— EXERCISE AIM —
Retype the lines from the line containing "Net income: Dec." to the line containing "Accretion of purchase", keeping each one identical to the original and leaving out every other line.

— PROVIDED DATA —
********

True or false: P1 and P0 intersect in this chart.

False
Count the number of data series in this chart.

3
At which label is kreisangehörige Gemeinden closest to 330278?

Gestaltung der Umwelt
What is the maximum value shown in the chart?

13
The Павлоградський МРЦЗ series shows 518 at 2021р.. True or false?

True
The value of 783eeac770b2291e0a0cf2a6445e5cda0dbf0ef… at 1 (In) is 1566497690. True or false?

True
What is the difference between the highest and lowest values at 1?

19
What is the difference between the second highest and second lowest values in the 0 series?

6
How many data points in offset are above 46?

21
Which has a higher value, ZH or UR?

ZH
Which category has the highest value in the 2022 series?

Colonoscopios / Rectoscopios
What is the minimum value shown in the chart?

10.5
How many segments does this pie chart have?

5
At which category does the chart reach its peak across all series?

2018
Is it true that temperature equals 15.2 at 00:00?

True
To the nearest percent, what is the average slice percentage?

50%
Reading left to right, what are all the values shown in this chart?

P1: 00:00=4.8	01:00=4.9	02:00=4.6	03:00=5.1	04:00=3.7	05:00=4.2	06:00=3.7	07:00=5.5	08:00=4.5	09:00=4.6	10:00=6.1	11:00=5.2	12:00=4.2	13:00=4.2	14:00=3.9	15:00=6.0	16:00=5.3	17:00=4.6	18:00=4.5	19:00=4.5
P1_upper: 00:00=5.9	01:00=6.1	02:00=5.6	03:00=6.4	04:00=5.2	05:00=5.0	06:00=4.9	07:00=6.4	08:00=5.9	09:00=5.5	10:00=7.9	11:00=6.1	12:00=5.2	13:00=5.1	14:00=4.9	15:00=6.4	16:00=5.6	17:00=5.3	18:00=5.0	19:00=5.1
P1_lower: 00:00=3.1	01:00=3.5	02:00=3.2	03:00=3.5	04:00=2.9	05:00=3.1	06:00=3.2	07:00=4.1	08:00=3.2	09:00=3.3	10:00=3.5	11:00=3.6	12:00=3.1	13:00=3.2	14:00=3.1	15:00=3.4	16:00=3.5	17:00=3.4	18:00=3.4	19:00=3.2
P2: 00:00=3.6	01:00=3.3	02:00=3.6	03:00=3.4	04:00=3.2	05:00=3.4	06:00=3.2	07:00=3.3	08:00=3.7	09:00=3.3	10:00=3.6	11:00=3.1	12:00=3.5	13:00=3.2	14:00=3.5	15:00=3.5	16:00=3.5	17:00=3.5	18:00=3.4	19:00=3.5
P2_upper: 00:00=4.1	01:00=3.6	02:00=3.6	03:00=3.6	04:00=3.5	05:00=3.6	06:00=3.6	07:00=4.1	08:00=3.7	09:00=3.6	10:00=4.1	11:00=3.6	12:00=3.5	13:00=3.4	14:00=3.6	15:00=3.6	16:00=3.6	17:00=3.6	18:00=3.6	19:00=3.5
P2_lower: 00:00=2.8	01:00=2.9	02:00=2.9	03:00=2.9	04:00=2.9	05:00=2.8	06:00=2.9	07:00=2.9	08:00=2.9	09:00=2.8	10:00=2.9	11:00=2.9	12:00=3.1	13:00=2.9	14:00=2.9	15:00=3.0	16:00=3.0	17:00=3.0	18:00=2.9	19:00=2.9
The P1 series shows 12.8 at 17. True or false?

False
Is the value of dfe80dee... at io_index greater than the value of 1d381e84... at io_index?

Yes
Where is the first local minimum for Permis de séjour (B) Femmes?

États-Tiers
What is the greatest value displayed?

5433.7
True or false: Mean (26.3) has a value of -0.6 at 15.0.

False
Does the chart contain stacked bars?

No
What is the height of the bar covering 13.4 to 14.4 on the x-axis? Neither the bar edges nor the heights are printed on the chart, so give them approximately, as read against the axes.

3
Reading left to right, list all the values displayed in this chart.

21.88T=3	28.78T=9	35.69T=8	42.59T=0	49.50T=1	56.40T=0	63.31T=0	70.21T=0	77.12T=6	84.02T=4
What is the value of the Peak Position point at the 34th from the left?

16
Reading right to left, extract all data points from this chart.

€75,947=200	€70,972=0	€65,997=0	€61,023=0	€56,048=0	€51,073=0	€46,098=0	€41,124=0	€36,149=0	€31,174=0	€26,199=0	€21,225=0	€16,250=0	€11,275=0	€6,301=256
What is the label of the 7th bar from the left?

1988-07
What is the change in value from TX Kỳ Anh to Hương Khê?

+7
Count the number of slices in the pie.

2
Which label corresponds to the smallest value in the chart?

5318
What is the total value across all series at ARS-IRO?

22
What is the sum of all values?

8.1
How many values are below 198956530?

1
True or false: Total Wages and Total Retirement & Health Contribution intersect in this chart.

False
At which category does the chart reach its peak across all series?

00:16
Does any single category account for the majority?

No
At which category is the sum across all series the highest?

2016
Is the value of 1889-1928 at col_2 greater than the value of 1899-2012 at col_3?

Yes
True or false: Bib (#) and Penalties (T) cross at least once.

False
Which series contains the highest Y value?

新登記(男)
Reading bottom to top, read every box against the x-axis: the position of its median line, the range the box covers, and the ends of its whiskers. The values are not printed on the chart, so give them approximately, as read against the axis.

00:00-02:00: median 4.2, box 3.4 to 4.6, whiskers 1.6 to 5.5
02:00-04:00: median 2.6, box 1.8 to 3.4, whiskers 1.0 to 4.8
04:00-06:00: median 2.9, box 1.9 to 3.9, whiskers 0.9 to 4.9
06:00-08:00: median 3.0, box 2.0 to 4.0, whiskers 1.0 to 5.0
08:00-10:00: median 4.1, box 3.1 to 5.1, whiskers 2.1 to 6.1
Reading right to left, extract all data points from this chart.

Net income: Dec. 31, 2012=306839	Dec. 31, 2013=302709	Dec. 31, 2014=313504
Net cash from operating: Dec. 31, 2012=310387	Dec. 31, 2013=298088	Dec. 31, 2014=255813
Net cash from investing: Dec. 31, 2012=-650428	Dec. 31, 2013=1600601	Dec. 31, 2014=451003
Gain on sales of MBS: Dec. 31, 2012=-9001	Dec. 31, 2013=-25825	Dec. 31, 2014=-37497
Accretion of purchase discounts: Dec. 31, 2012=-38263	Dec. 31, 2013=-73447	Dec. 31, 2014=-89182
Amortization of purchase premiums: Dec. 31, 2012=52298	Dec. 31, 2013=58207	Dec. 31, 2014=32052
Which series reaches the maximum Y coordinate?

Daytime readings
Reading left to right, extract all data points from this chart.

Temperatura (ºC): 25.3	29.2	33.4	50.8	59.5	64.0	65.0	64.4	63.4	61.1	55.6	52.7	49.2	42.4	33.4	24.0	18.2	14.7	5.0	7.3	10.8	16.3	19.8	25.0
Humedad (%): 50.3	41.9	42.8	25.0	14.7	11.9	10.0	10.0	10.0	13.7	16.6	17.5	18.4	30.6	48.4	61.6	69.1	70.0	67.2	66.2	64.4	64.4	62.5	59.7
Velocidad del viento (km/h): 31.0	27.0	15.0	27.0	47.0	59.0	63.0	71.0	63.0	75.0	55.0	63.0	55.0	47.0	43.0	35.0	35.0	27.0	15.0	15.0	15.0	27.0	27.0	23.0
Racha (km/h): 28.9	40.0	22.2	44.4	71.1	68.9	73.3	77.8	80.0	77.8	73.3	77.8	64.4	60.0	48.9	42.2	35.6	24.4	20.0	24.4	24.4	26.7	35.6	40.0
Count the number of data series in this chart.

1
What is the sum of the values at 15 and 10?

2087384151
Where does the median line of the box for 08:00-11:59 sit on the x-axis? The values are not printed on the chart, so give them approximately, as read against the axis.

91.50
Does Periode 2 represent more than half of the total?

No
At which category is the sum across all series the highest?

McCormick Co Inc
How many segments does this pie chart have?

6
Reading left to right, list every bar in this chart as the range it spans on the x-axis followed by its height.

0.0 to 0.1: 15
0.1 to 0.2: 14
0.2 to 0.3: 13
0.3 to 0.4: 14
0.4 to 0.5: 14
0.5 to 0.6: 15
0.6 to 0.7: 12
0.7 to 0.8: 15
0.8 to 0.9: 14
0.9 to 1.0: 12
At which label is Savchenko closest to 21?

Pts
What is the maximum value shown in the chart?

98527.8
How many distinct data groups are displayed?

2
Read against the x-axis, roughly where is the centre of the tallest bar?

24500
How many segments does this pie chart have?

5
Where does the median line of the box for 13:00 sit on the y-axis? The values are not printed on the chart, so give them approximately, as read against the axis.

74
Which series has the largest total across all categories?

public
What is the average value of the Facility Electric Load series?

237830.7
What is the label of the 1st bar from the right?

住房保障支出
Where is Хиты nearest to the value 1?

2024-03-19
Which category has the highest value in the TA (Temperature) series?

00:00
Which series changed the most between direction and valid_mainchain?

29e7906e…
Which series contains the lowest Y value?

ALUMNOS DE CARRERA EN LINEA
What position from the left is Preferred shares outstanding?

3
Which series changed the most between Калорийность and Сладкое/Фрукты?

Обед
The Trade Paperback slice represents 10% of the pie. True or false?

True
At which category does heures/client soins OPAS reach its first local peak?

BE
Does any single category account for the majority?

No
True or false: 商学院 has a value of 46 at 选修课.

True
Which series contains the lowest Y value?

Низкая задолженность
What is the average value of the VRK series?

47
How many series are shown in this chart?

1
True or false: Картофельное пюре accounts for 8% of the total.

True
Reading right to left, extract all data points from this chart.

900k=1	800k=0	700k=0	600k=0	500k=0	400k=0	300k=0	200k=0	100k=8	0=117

********

— SOLUTION TO THIS TASK —
Net income: Dec. 31, 2012=306839	Dec. 31, 2013=302709	Dec. 31, 2014=313504
Net cash from operating: Dec. 31, 2012=310387	Dec. 31, 2013=298088	Dec. 31, 2014=255813
Net cash from investing: Dec. 31, 2012=-650428	Dec. 31, 2013=1600601	Dec. 31, 2014=451003
Gain on sales of MBS: Dec. 31, 2012=-9001	Dec. 31, 2013=-25825	Dec. 31, 2014=-37497
Accretion of purchase discounts: Dec. 31, 2012=-38263	Dec. 31, 2013=-73447	Dec. 31, 2014=-89182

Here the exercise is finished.